Question #1: What are the BEST settings for custom videos when converting for my Sansa Fuze+? I use my Sansa most times for playing music videos. I need to know what would be best for less trouble with the Sansa? For FPS I can choose 24 or 30. For the kbps, I can manually type in whatever Data Rate I want. So to sum it up, I need to know the best FPS & kbps rates for videos?
Question #2: Is there a limit as to how many videos can be stored on the Sansa Fuze+? I have a vast collection of music videos and need to know if there’s a limit similar to the mp3 limits of 10,000 songs?
Question #3: Final question. If I convert properly, is it possible to put a full movie on my Sansa…or would I have to split it up into several files for each movie due to memory issues?
I HAVE tried to do this research online, but have found nothing reguarding my questions anywhere on the internet so far. Thank you in advance.
One last thing, and I’m not trying to be rude, but please don’t suggest for me to use the Sansa Media Converter. It doesn’t work on ANY videos I’ve tried and have grown very tired of trying to get it to work, and I’ve heard many others saying the same thing.
Ok, I did find a solution to part of my questions here, the video settings for proper conversion: 30 fps at 1000 kbps.
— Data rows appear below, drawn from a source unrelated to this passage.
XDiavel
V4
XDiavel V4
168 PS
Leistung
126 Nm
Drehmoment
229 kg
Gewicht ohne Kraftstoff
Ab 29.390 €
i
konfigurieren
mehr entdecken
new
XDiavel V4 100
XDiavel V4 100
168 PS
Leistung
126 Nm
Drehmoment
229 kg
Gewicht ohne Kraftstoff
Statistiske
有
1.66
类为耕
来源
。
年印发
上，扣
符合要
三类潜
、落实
Seems a bit bloated for such a small unit, but I’ll try it for best performance. There’s still the other two questions tho.
Don’t know. I don’t believe anyone has ever asked that before here. Guess you could load’er up and see and then let everyone else know your findings.
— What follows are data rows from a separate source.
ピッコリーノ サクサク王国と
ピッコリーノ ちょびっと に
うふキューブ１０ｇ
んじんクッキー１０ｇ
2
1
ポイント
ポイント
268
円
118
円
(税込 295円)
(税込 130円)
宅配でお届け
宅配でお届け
It should be possible to put a full-length movie onto the Fuze+. You could on the previous players (Fuze, e200 series). Some people did occasionally have an audio/video sync problem, but then that may have been due to using the SMC. With another video conversion software program, this may not be an issue.
Thanks for the reply Tapeworm. I suppose it is an odd question to ask how many videos can be stored. I’m just so into music videos that I’ve put over 60 on the Fuze+ already and I’m only beginning. :) Once I max the internal storage out on music videos, I’ll post my results here.
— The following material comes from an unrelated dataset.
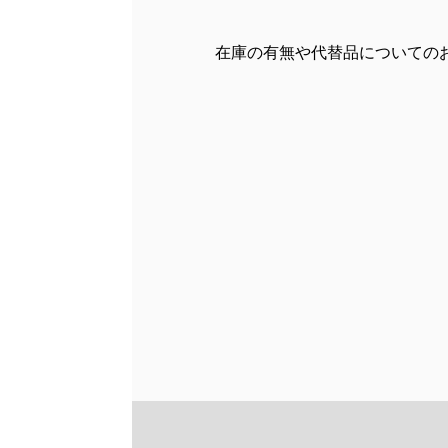
在庫の有無や代替品についての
I’m also going to try a couple of movies, just to see what the Fuze+ can do. :) I already tried one movie, and the only problem I had was when I tried fast forwarding or rewinding it. THAT is where the audio/video sync became inbalanced and at times the video would black out…but if I left it alone, it played the entire movie. That was with different video settings on the conversion, so I’m going to try the recommended video settings and see how it goes. I suppose it’s just a matter of try and see.
About the issues you have with full-lenght movies:
It’s probably being caused by the Fuze+'s AVI demuxer (that is, the software that reads the AVI"s). It seems to me that the Fuze+ doesn’t like long AVI at all. It doesn’t really matter what settings you use, if it’s AVI, it will crash eventually. Especially long ones. I highly recommend that you use another container/format. I can’t really say much about WMV, but MP4 seems to handle long movies perfectly. No seek issues, no blank screen, no random restarts. Please note that if the AVI files have Mpeg-4 video and MP3 audio, then you can use MP4Box to remultiplex them quickly and losslessly into the MP4 container. However, MP4Box uses complicated command lins, so you may want to download a gui, such as My MP4Box Gui or YAMB (Yet Another Mp4 Box gui).
Also, the video specs posted are a little vague and very misleading. I have yet to find a limitation of how many frames per second this thing can play (the documentation says it only supports 30 frames per second, but the sample videos only use 23.976!). I noticed that if you have a very large bitrate, the device will lag (I’m guessing 6 or 7 MBPS), but other than that it seems to handel just about anything.
Also, please be aware this device seems to have a problem with Mpeg-4 quarter pixels. Videos with quarter pixels tend to have visual problems that shouldn’t otherwise be there. How it is able to playback the sample videos is beyond me, since they use Mpeg-4 AVC, which seems to force the user to deal with quarter pixels. A good way to avoid this is to just use Mpeg-4 ASP codecs (DivX, XviD, ect.), as most programs will leave this off by default.
One more thing, if you use Mpeg-4 ASP, you can probably get better quality using custom quantization matrices, the device seems to support them. I have played entire full-length movies like this without problems.
I sure hope this made cense! I’ve tried to avoid big words as much as possible, but some were inevitable. I’m talking about some fairly advanced stuff, so I apologize if you get confused by any of this.